Jon Jarvis, regional director of the National Park Service, pointed to The Trust for Public Land banner hanging behind the podium at yesterday's ceremony.

"That sums it up for me," he said. "A lot of people trusted a lot of other people to make this happen."

He noted the group, park service, legislators and the community had to "trust" dedication day would come.

"That trust is well placed," he said. "These things seem to take forever, but now this is protected forever," Jarvis said. "The National Park Service is in the forever business."

The addition more than doubled the park's size, from 182 acres to 420 acres. It includes coastline, an ancient agricultural field system and several species of rare plants.

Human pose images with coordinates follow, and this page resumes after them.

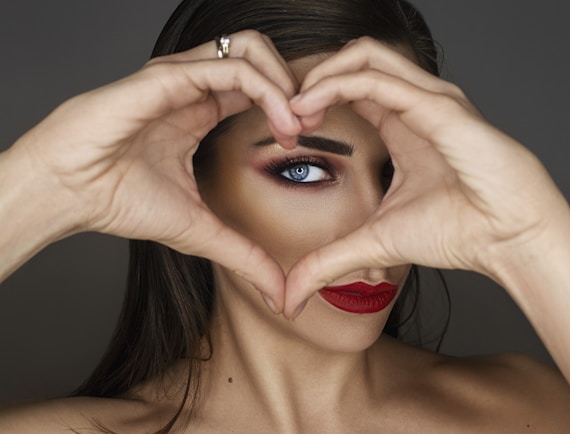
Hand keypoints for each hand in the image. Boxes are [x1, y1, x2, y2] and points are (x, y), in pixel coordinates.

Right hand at [10, 30, 300, 305]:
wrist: (68, 194)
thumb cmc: (119, 201)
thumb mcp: (201, 231)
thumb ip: (244, 256)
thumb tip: (282, 296)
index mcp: (201, 110)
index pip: (259, 85)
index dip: (291, 104)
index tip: (310, 137)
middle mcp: (195, 86)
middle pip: (261, 54)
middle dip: (296, 84)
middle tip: (310, 125)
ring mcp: (181, 78)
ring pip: (250, 50)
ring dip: (285, 82)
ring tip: (297, 124)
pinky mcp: (167, 78)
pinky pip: (228, 67)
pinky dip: (265, 89)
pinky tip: (281, 122)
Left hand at [284, 37, 569, 316]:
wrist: (508, 240)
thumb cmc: (458, 232)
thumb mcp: (374, 243)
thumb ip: (328, 262)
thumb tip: (289, 299)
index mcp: (403, 124)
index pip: (352, 86)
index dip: (314, 98)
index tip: (287, 128)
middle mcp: (416, 103)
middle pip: (356, 58)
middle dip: (312, 76)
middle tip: (283, 112)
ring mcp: (430, 99)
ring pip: (365, 56)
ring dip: (319, 75)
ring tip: (292, 108)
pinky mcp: (440, 107)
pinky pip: (378, 80)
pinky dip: (336, 86)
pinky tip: (308, 108)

Now that the National Park Service has taken control of the land, visitor interpretive programs are being developed, including trail markings for points of interest.

Following the dedication ceremony, park rangers conducted hiking tours along the 1871 trail, which is the only access to the new Ki'ilae lands and follows an ancient path that leads south from Honaunau to Ho'okena.

The site of Ki'ilae village lies within the coastal section of the south Keokea and Ki'ilae ahupua'a, or ancient land divisions. It was inhabited until the 1930s and may date back 1,000 years or more, Inouye said. Kamehameha the Great gave the lands at Ki'ilae to his adviser, John Young, as a reward for his services in the 1790s. It later was the home of Kekelaokalani, mother of Queen Emma.